In fact, Syahmedi added, he always reminds his “kids,” as he refers to the band members, to have self-confidence.

“I always say to them that it is OK that they don’t have voices as beautiful as Il Divo,” he said. “They have the same love to shine. So every time they perform, they should do it with all their hearts.”

He also admitted that there had been plenty of touch-ups to make the group look better, literally.

“We’ve been polishing them, inside and outside,” Syahmedi said. “Apart from the singing lessons and public speaking classes we give them, the Sm*sh kids have also been given makeovers. We changed their hair tones and gave them skin treatments so they appear smooth-skinned.”

As for the band members, instant fame is something they are grateful for.

“It still amazes us to see girls cry and hysterically call out our names,” Rangga said with a laugh. “It was something I had never imagined would happen.”

For Bisma, one of the most memorable moments for the band so far has been when an ailing young female fan asked to meet them “so that she could recover.”

“We are happy to know that someone could feel motivated by us,” he said. “In our journey as a group so far, we’ve definitely been learning a great deal through love and hatred.”
Love them or hate them, it’s your choice.
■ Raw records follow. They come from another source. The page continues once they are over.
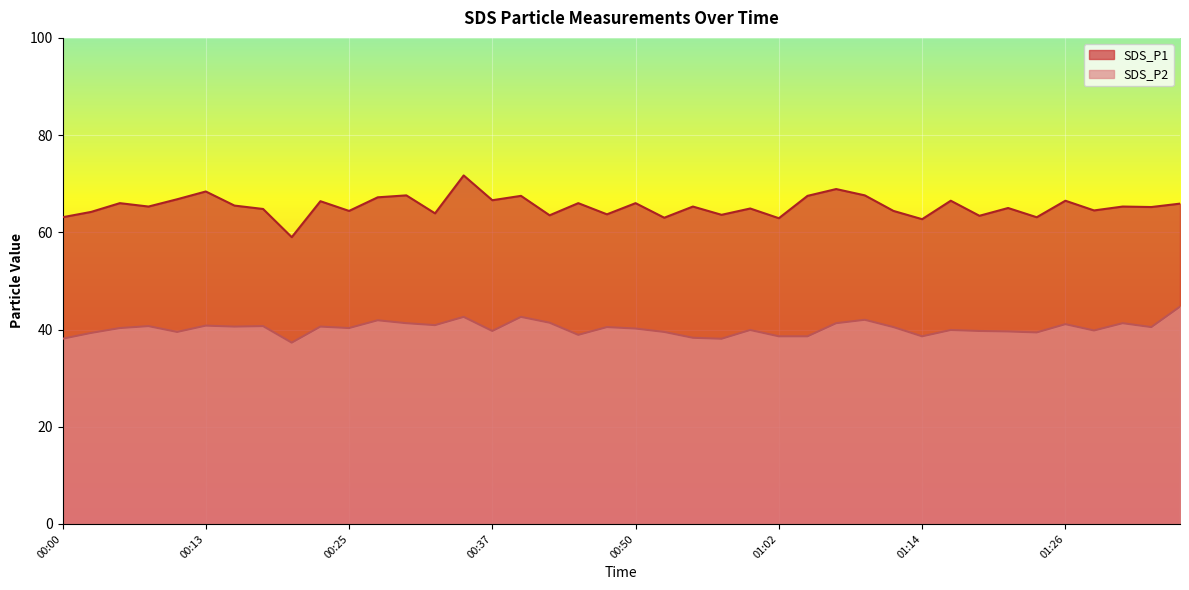

True or false: SDS_P1 and SDS_P2 cross at least once.

False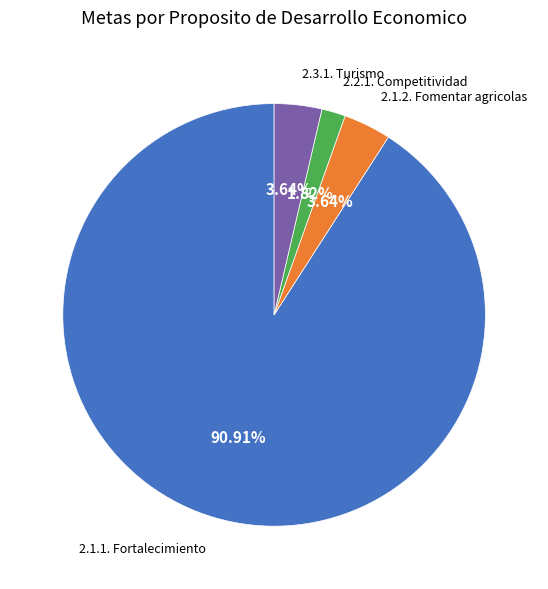

Is there any slice that represents more than half of the pie?

Yes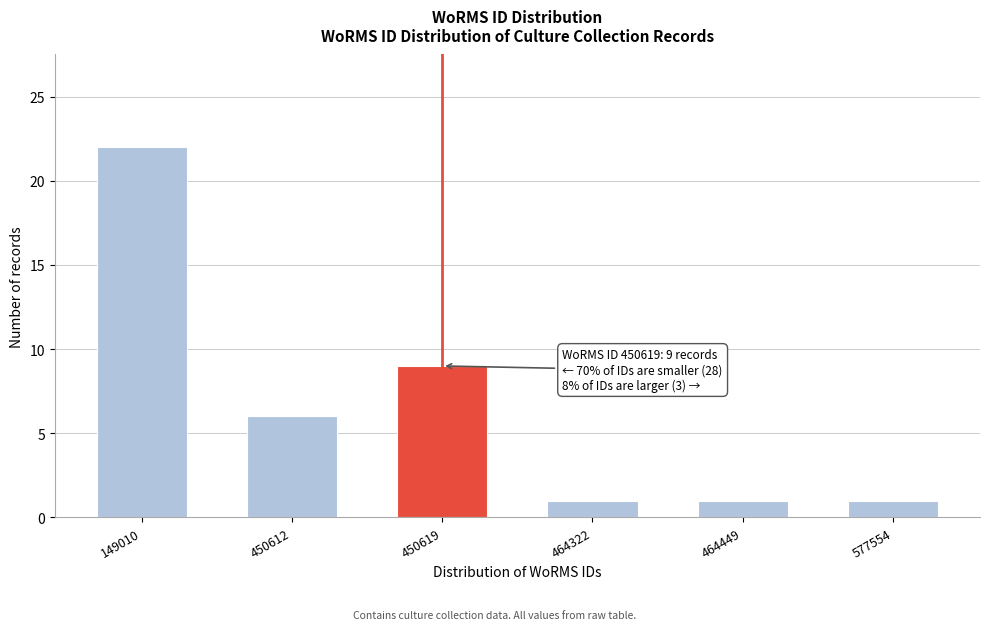

Reading left to right, list all the values displayed in this chart.

22	6	9	1	1	1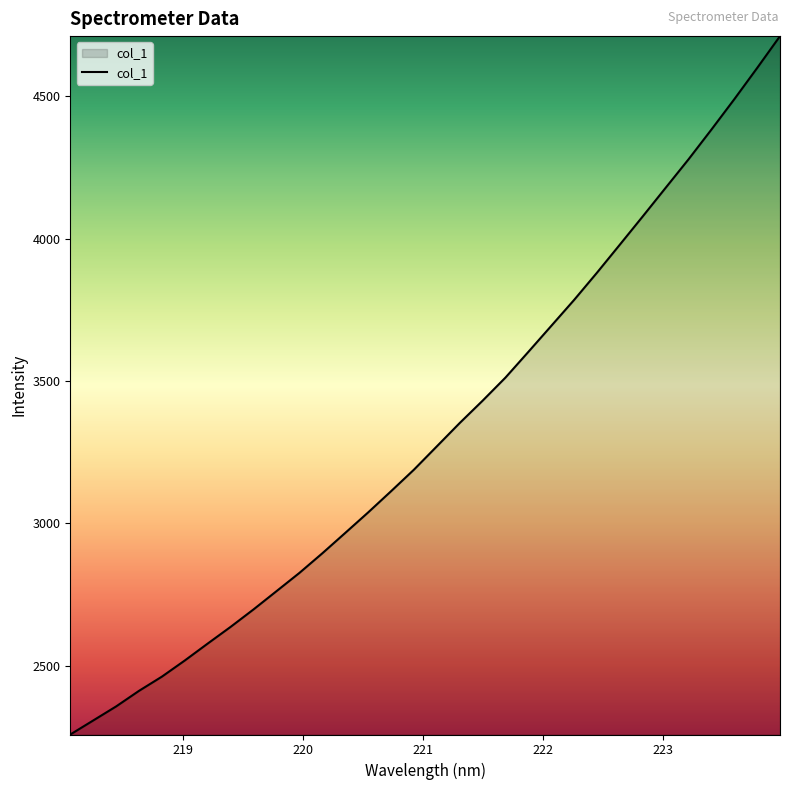

What is the smallest value displayed?

2257.8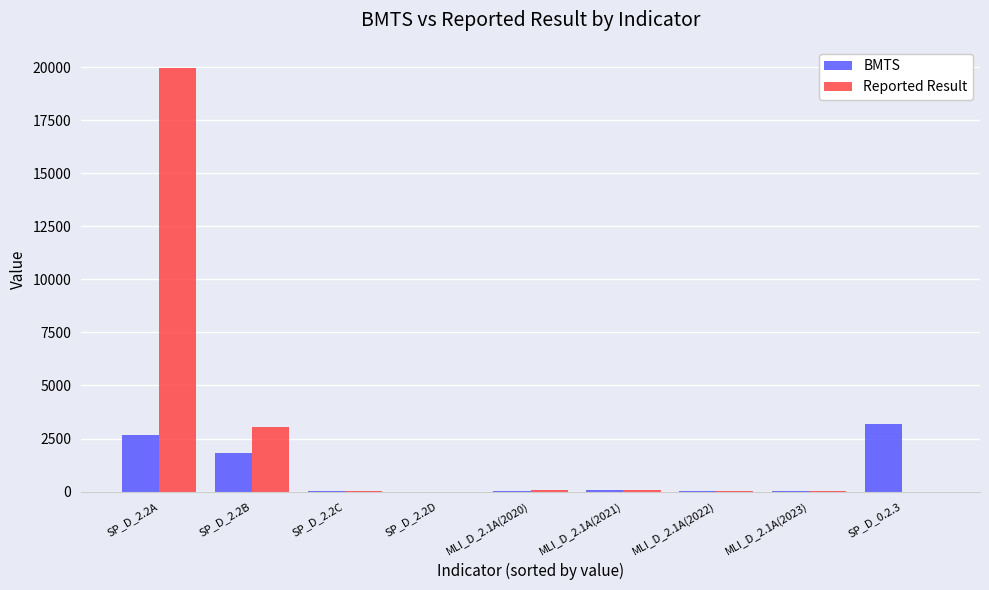

At which category does the chart reach its peak across all series?

SP_D_2.2A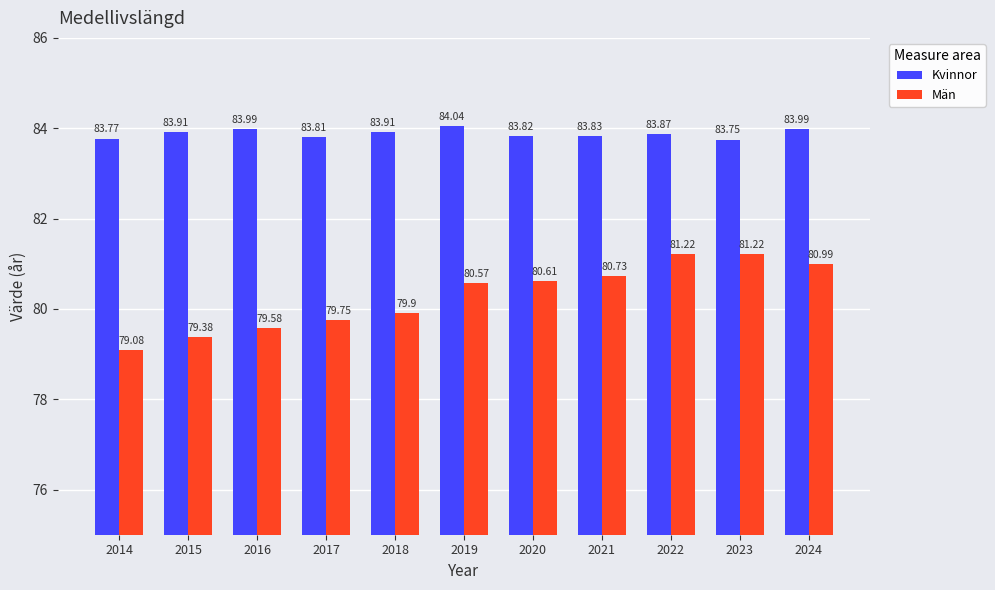

How many data points does each series have?

11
Here is what people on the street have to say about Sm*sh, the rising stars of Indonesia’s entertainment industry.

Zullaeha, 20, shopkeeper

I heard about Sm*sh from my friends and from my customers, mostly young girls who come to the shop and ask for the DVD of the band’s video clips.

Although I am not a fan, I admit they are good. Their songs are catchy, their performance is very dynamic and full of energy. That’s what makes them appear more attractive than other bands.

Niken Oktavia, 21, university student

I like Sm*sh. I particularly like one of the members, Morgan [Oey], because he looks like my ex-boyfriend. They have nice songs and it’s easy to remember the lyrics. I think they are a fresh alternative to many of the existing bands. They have made a breakthrough in the music industry with their performances. I know lots of people call them cheesy and corny, but I don’t think that’s true.

Widhi Adhiatma, 19, university student

I don’t like the band. It’s not that I am anti-boy band. When I was in primary school, I used to like Westlife because most of my friends did.

I heard about Sm*sh because people have been talking about them. I think they are trying to copy a Korean boy band, that’s why they have the same name. When my friends showed me their video on YouTube, I was disgusted. Boys shouldn’t look and act like that.

However, I salute them for what they have achieved in less than a year. I guess this achievement is also indirectly supported by people who hate them.